Top of THE RECORDS
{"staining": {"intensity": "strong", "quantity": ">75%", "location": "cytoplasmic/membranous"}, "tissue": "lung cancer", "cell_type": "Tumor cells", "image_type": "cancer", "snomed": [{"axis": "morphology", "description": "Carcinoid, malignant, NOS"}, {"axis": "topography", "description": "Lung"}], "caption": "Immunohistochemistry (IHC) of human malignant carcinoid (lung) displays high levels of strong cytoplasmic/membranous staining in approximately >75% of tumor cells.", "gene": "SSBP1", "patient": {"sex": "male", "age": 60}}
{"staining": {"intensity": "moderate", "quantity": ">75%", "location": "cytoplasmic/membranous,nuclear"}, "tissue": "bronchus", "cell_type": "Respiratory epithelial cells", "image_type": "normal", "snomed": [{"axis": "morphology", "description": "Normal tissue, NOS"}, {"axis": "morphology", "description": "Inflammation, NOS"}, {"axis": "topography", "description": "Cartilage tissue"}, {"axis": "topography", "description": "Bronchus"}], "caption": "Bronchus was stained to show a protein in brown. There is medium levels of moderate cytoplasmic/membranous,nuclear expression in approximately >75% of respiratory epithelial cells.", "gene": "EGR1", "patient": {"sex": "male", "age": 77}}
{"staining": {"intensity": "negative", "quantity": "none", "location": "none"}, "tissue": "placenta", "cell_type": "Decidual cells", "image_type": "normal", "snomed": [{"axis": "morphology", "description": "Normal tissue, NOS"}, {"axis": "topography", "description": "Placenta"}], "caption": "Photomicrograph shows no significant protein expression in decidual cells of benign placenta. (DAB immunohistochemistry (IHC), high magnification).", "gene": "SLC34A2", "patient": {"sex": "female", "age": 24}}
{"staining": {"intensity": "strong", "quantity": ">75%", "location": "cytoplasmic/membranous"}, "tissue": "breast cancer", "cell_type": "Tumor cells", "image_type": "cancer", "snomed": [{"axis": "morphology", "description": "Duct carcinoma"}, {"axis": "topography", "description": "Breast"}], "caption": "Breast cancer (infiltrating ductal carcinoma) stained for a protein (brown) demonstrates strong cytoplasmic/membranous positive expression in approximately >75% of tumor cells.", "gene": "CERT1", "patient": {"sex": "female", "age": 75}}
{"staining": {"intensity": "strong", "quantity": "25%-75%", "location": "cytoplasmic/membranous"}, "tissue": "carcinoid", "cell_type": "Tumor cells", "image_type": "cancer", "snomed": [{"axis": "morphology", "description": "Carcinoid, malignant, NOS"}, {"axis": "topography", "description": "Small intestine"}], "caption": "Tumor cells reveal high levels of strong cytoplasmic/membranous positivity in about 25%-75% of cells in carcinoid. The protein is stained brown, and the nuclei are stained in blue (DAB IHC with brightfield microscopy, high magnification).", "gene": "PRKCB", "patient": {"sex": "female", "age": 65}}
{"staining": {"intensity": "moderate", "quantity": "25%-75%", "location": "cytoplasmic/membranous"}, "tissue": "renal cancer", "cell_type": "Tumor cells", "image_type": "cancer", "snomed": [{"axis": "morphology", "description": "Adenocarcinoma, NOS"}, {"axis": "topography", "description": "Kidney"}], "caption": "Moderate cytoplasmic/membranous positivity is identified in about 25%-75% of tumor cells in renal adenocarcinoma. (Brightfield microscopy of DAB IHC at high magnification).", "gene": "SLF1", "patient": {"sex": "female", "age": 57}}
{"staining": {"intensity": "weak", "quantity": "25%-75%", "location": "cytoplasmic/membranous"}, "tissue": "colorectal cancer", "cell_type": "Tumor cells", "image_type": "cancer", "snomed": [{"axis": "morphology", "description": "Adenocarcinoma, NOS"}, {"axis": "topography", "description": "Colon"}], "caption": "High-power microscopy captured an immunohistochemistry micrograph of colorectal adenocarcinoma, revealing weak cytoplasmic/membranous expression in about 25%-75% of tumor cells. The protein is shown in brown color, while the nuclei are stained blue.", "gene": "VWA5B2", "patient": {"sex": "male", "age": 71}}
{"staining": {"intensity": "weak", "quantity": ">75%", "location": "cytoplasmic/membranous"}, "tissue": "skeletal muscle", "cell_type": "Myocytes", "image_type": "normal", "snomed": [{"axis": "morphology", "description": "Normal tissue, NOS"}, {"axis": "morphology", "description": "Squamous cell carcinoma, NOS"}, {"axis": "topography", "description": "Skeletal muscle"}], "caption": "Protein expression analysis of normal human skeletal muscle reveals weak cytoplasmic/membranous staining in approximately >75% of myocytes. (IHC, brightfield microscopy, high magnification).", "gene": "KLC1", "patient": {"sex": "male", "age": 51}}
Bottom of THE RECORDS
WORK ITEM: Out of the data above, transcribe exactly and only the lines starting with the line that has "cancer (infiltrating ductal" and going on through the line that has "cells reveal high", both included.

WRITTEN RESPONSE:
{"staining": {"intensity": "strong", "quantity": ">75%", "location": "cytoplasmic/membranous"}, "tissue": "breast cancer", "cell_type": "Tumor cells", "image_type": "cancer", "snomed": [{"axis": "morphology", "description": "Duct carcinoma"}, {"axis": "topography", "description": "Breast"}], "caption": "Breast cancer (infiltrating ductal carcinoma) stained for a protein (brown) demonstrates strong cytoplasmic/membranous positive expression in approximately >75% of tumor cells.", "gene": "CERT1", "patient": {"sex": "female", "age": 75}}
{"staining": {"intensity": "strong", "quantity": "25%-75%", "location": "cytoplasmic/membranous"}, "tissue": "carcinoid", "cell_type": "Tumor cells", "image_type": "cancer", "snomed": [{"axis": "morphology", "description": "Carcinoid, malignant, NOS"}, {"axis": "topography", "description": "Small intestine"}], "caption": "Tumor cells reveal high levels of strong cytoplasmic/membranous positivity in about 25%-75% of cells in carcinoid. The protein is stained brown, and the nuclei are stained in blue (DAB IHC with brightfield microscopy, high magnification).", "gene": "PRKCB", "patient": {"sex": "female", "age": 65}}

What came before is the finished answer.